CHAPTER IV : TUTUP BUKU

19 1 0
                                    

JANUAR HARRIS

Kalau biasanya hari minggu gue bakalan habiskan waktu hangout bareng Viona, maka akhir-akhir ini gue jadi kayak gelandangan yang perlu dikasih asupan suasana baru. Karena setiap weekend datang, gue cuma mendekam di kamar, mainin bass atau gitar milik gue, mulai nyanyi-nyanyi nggak jelas kemudian galau karena gue baper sama lagu yang gue nyanyiin. Apalagi kalau bukan lagu kesukaan Viona.

Mungkin atas dasar inilah, adek gue si Jeni makhluk paling rese diantara makhluk rese yang mengitari gue, ngajak gue buat ke mall.

Berbekal alasan nyari jam baru karena jamnya jatoh di kolset toilet cewek disekolahnya, gue menjadi korban pemaksaan Jeni buat ke PIM.

Awalnya gue nggak mau. Tapi, gue sadar jika fakta mengatakan bahwa mulut wanita itu berbisa. Gue kalah dengan rayuan Jeni.

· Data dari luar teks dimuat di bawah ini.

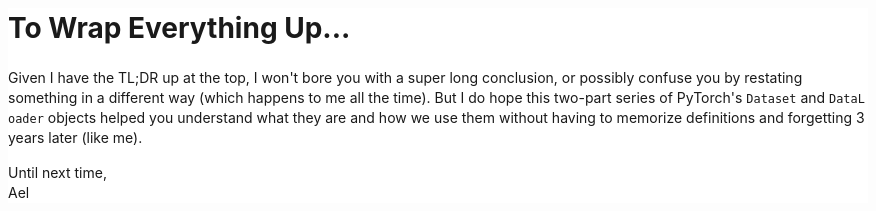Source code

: </div>

# To Wrap Everything Up...

Given I have the TL;DR up at the top, I won't bore you with a super long conclusion, or possibly confuse you by restating something in a different way (which happens to me all the time). But I do hope this two-part series of PyTorch's `Dataset` and `DataLoader` objects helped you understand what they are and how we use them without having to memorize definitions and forgetting 3 years later (like me).

Until next time,<br>
Ael
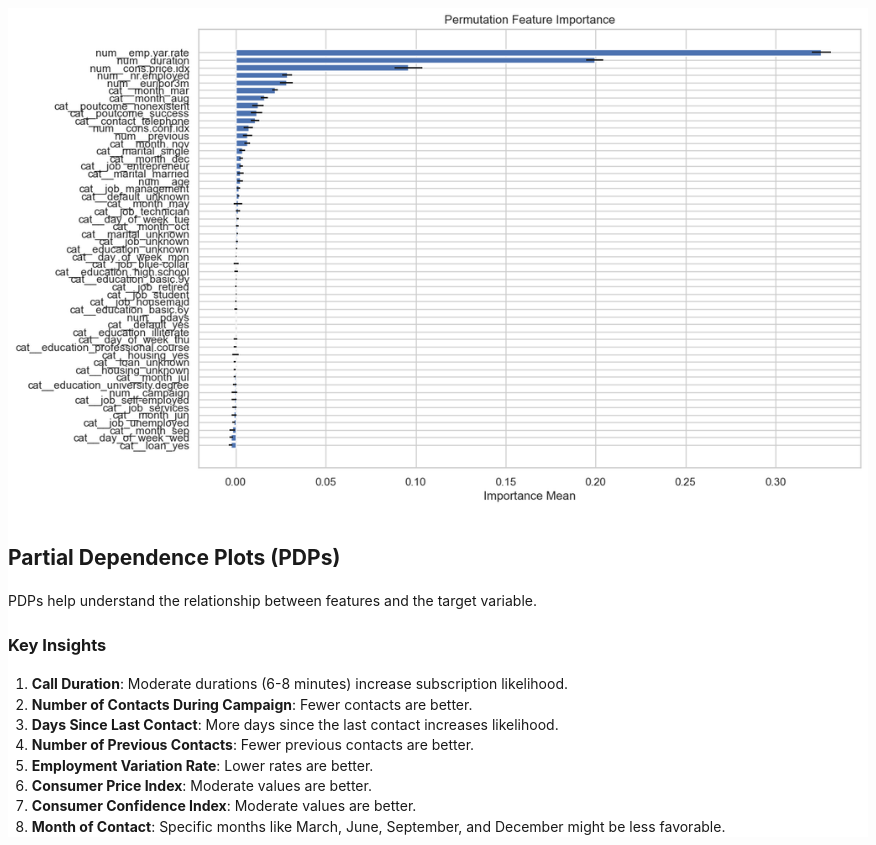 ![Logistic Regression Feature Importance](images/permutation_feature_importance_lr.png)

## Partial Dependence Plots (PDPs)
PDPs help understand the relationship between features and the target variable.

### Key Insights
1. **Call Duration**: Moderate durations (6-8 minutes) increase subscription likelihood.
2. **Number of Contacts During Campaign**: Fewer contacts are better.
3. **Days Since Last Contact**: More days since the last contact increases likelihood.
4. **Number of Previous Contacts**: Fewer previous contacts are better.
5. **Employment Variation Rate**: Lower rates are better.
6. **Consumer Price Index**: Moderate values are better.
7. **Consumer Confidence Index**: Moderate values are better.
8. **Month of Contact**: Specific months like March, June, September, and December might be less favorable.
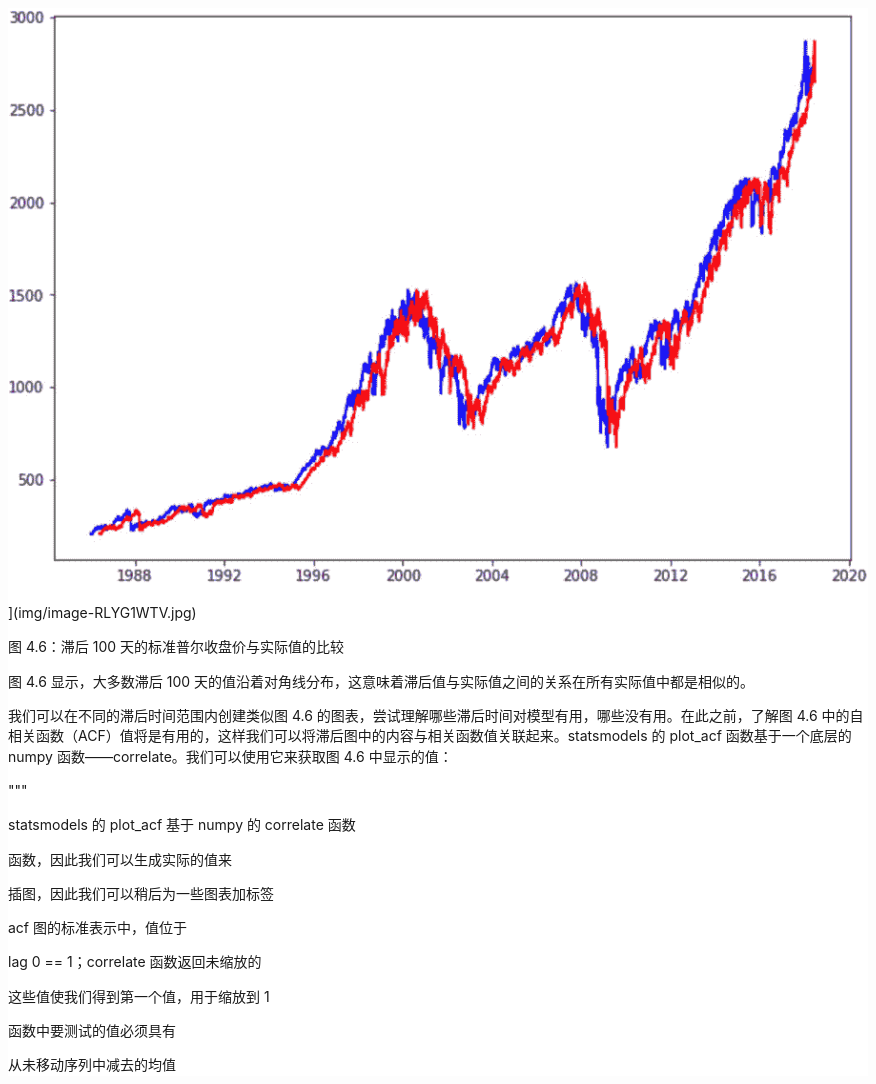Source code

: ![图 4.6：滞后 100 天的标准普尔收盘值与实际值的比较](img/image-C5NFMM99.jpg)

](img/image-RLYG1WTV.jpg)

图 4.6：滞后 100 天的标准普尔收盘价与实际值的比较

图 4.6 显示，大多数滞后 100 天的值沿着对角线分布，这意味着滞后值与实际值之间的关系在所有实际值中都是相似的。

我们可以在不同的滞后时间范围内创建类似图 4.6 的图表，尝试理解哪些滞后时间对模型有用，哪些没有用。在此之前，了解图 4.6 中的自相关函数（ACF）值将是有用的，这样我们可以将滞后图中的内容与相关函数值关联起来。statsmodels 的 plot_acf 函数基于一个底层的 numpy 函数——correlate。我们可以使用它来获取图 4.6 中显示的值：

"""

statsmodels 的 plot_acf 基于 numpy 的 correlate 函数

函数，因此我们可以生成实际的值来

插图，因此我们可以稍后为一些图表加标签

acf 图的标准表示中，值位于

lag 0 == 1；correlate 函数返回未缩放的

这些值使我们得到第一个值，用于缩放到 1

函数中要测试的值必须具有

从未移动序列中减去的均值
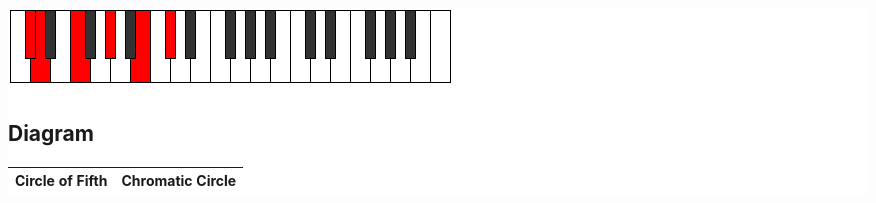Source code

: ![CSharpLoptitonic](ModeCSharpLoptitonic.png)

## Diagram

| Circle of Fifth | Chromatic Circle |
|-----------------|------------------|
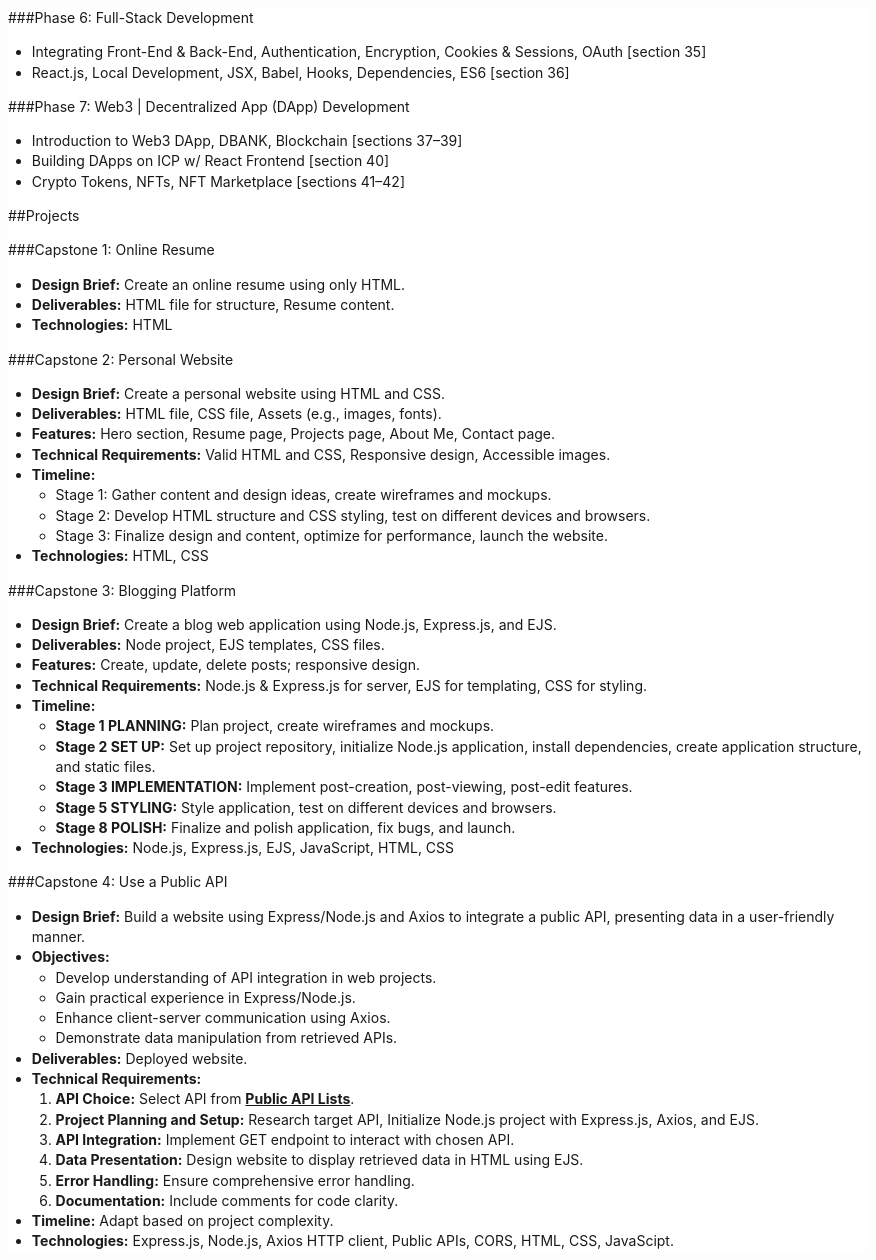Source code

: ###Phase 6: Full-Stack Development
- Integrating Front-End & Back-End, Authentication, Encryption, Cookies & Sessions, OAuth [section 35]
- React.js, Local Development, JSX, Babel, Hooks, Dependencies, ES6 [section 36]


###Phase 7: Web3 | Decentralized App (DApp) Development
- Introduction to Web3 DApp, DBANK, Blockchain [sections 37–39]
- Building DApps on ICP w/ React Frontend [section 40]
- Crypto Tokens, NFTs, NFT Marketplace [sections 41–42]

##Projects

###Capstone 1: Online Resume
- **Design Brief:** Create an online resume using only HTML.
- **Deliverables:** HTML file for structure, Resume content.
- **Technologies:** HTML

###Capstone 2: Personal Website
- **Design Brief:** Create a personal website using HTML and CSS.
- **Deliverables:** HTML file, CSS file, Assets (e.g., images, fonts).
- **Features:** Hero section, Resume page, Projects page, About Me, Contact page.
- **Technical Requirements:** Valid HTML and CSS, Responsive design, Accessible images.
- **Timeline:**
    - Stage 1: Gather content and design ideas, create wireframes and mockups.
    - Stage 2: Develop HTML structure and CSS styling, test on different devices and browsers.
    - Stage 3: Finalize design and content, optimize for performance, launch the website.
- **Technologies:** HTML, CSS

###Capstone 3: Blogging Platform
- **Design Brief:** Create a blog web application using Node.js, Express.js, and EJS.
- **Deliverables:** Node project, EJS templates, CSS files.
- **Features:** Create, update, delete posts; responsive design.
- **Technical Requirements:** Node.js & Express.js for server, EJS for templating, CSS for styling.
- **Timeline:** 
    - **Stage 1 PLANNING:** Plan project, create wireframes and mockups.
    - **Stage 2 SET UP:** Set up project repository, initialize Node.js application, install dependencies, create application structure, and static files.
    - **Stage 3 IMPLEMENTATION:** Implement post-creation, post-viewing, post-edit features.
    - **Stage 5 STYLING:** Style application, test on different devices and browsers.
    - **Stage 8 POLISH:** Finalize and polish application, fix bugs, and launch.
- **Technologies:** Node.js, Express.js, EJS, JavaScript, HTML, CSS


###Capstone 4: Use a Public API
- **Design Brief:** Build a website using Express/Node.js and Axios to integrate a public API, presenting data in a user-friendly manner.
- **Objectives:**
  - Develop understanding of API integration in web projects.
  - Gain practical experience in Express/Node.js.
  - Enhance client-server communication using Axios.
  - Demonstrate data manipulation from retrieved APIs.
- **Deliverables:** Deployed website.
- **Technical Requirements:**
  1. **API Choice:** Select API from **[Public API Lists](https://github.com/appbrewery/public-api-lists)**.
  1. **Project Planning and Setup:** Research target API, Initialize Node.js project with Express.js, Axios, and EJS.
  1. **API Integration:** Implement GET endpoint to interact with chosen API.
  1. **Data Presentation:** Design website to display retrieved data in HTML using EJS.
  1. **Error Handling:** Ensure comprehensive error handling.
  1. **Documentation:** Include comments for code clarity.
- **Timeline:** Adapt based on project complexity.
- **Technologies:** Express.js, Node.js, Axios HTTP client, Public APIs, CORS, HTML, CSS, JavaScipt.


[^§§]: *[The Complete 2024 Web Development Bootcamp](https://www.udemy.com/course/the-complete-web-development-bootcamp) created by Dr. Angela Yu (Udemy).*
[^††]: *Idea based on [Derek Sivers Books I’ve read](https://sive.rs/book), where all the nonfiction books he has read, his notes, his ratings, and when he read them are stored. The books are sortable by rating, recency, and title.*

"Asalkan Abang bersedia nganterin Jeni, uang bensin sama jam baru udah dipastikan ada buat Abang."

=======

Bener kata Bunda. Kalau jalan bareng si Jeni, gue harus bawa persediaan kartu kredit atau debit. Karena Jeni bisa jadi makhluk paling ganas yang pernah ada kalau udah naksir sama satu barang. Itu baru naksir, belum di hitung sama jajannya.

"Abang, gue mau yang itu pokoknya." Jeni merajuk sambil menunjuk salah satu jam berwarna softpink yang dipajang.

Gue menggeleng nggak setuju. Gila aja, jam yang berfungsi cuma buat nunjukin waktu doang, dibandrol dengan harga yang cukup buat beli baju satu lemari.

"Yang lain deh. Yang ini, warnanya kan sama." Gue menunjuk salah satu jam tangan yang berwarna softpink. Jam yang menurut gue bagus dengan harga yang wajar.

Jeni menggeleng. "Nggak. Pokoknya mau yang ini Abang." Bukannya mengalah, si anak SMA keras kepala ini malah semakin memaksa. Cukup lama gue dan Jeni berdebat hanya karena masalah pilihan jam tangan. Sampai harus membuat mbak-mbak penjaganya bingung jam mana yang harus dia ambil.

Pada akhirnya gue kalah berdebat karena Jeni memakai jurus andalannya. Mata berkaca-kaca, pegang handphone, siap telepon Bunda atau Ayah buat blokir kartu gue atau potong uang jajan gue hanya karena gue gak izinin dia beli barang yang lagi dia pengen.

"Katanya Abang mau beli juga?" Jeni dengan mata berbinarnya menatap gue.

"Diem lo. Katanya lo yang mau beliin, kenapa jadi gue yang bayarin?" Jeni hanya cekikikan sebelum matanya menangkap satu lagi jam tangan yang membuat matanya makin berbinar.

"Mbak, tambah jam yang ini dong, buat Abang saya." Gue melongo.

Ebuset, yang bayar gue, kenapa jadi dia yang kayak pemilik duit?

"Kalau nambah beli yang ini, nanti masing-masing jam dapat diskon 35%."

Dan tawaran mbak-mbak itu membuat gue juga tergiur dengan jam tangan itu. Jeni kegirangan ketika gue setuju untuk membeli jam berwarna hitam yang bermerek sama dengannya. Sedangkan gue, setengah bersuka dan setengah berduka. Bersuka karena jam baru, berduka karena duit tabungan gue terkuras.

==========

Mungkin weekend gue kali ini temanya adalah Quality time bareng Jenita Harris. Anak kedua dari pasangan suami istri Bapak Dion Harris dan Ibu Anindita Harris, serta adik satu-satunya seorang Januar Harris.

Sehabis merogoh kocek dalam demi jam tangan, rencana gue dan Jeni untuk pulang ke rumah gagal total karena singgah dulu bioskop buat nonton film. Kali ini Jeni yang bersedia membayar. Katanya award untuk gue yang sudah bersedia membelikan jam tangan mahal untuknya.